Comment empêcher l’État de grossir : rétablir le consentement à l’impôt

Un État peut grossir indéfiniment parce qu’il en a les moyens, ou plutôt parce qu’il les prend. Pour qu’un État démocratique cesse de grossir indéfiniment, il faut que l’impôt ne soit décidé par aucun organe de gouvernement : ni législatif, ni exécutif.

Un État peut grossir indéfiniment parce qu’il en a les moyens, ou plutôt parce qu’il les prend. Pour qu’un État démocratique cesse de grossir indéfiniment, il faut que l’impôt ne soit décidé par aucun organe de gouvernement : ni législatif, ni exécutif.

Par Philippe Fabry

Tous les libéraux souhaitent une restriction du rôle de l’État. À l’exception des anarcho-capitalistes, ils ne veulent pas la disparition de l’État mais la limitation de son activité au strict nécessaire. Partant, la grande question qui angoisse le libéral c’est la tendance au grossissement de l’État : un État limité à ses fonctions régaliennes, ou à celles-ci et quelques autres, suivant les courants, finit toujours par les déborder ; il n’y aurait donc pas d’État limité de façon pérenne.
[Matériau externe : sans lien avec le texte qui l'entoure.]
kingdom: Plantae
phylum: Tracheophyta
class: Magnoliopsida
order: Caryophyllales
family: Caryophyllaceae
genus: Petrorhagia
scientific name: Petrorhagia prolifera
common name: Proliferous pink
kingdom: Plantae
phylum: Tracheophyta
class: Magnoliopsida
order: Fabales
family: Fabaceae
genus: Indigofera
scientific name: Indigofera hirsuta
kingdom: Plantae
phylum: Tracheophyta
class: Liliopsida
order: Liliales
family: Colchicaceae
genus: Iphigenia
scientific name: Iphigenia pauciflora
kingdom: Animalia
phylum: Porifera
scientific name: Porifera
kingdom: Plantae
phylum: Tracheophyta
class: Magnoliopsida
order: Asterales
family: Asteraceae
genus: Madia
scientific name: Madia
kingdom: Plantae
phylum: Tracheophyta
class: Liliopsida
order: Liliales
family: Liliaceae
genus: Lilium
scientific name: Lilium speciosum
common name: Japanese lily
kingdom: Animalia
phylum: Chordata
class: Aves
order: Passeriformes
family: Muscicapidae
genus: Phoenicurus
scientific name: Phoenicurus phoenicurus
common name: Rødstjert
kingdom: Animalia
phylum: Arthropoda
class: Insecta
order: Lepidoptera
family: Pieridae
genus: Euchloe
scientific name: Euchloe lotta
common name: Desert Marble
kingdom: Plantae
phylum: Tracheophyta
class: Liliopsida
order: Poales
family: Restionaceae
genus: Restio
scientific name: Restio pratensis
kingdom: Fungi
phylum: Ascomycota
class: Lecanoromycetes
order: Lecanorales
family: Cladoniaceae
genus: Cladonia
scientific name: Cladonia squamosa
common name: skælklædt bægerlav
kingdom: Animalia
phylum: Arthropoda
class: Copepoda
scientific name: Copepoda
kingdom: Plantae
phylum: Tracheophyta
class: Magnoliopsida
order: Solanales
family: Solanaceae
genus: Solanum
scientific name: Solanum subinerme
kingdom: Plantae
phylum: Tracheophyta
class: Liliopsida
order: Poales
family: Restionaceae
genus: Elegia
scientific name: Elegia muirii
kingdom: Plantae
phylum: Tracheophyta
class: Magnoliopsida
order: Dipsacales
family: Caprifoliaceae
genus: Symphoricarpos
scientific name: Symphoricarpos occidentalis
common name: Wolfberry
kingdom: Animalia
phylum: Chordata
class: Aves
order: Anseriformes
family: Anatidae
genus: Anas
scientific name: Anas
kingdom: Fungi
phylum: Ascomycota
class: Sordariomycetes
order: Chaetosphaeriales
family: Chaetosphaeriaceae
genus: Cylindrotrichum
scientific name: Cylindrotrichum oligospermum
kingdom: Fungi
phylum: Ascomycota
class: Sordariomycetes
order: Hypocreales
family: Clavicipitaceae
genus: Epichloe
Les libéraux ont jadis pensé que ce serait le cas avec la démocratie, qui implique un consentement à l’impôt puisque ce sont les représentants du peuple qui le votent. Or leurs attentes ont été déçues par l’apparition du clientélisme démocratique, qui conduit les représentants du peuple à jouer les uns contre les autres, à utiliser la puissance de l’État pour pratiquer la spoliation des riches (entrepreneurs) au profit des pauvres (assistés), ou des pauvres (classe moyenne et ouvrière) au profit des riches (syndicats, fonctionnaires, grands patrons et grandes entreprises dans un système de capitalisme de connivence), et en définitive prétendre régenter tous les comportements, organiser l’économie et la vie en société, soit détruire la liberté.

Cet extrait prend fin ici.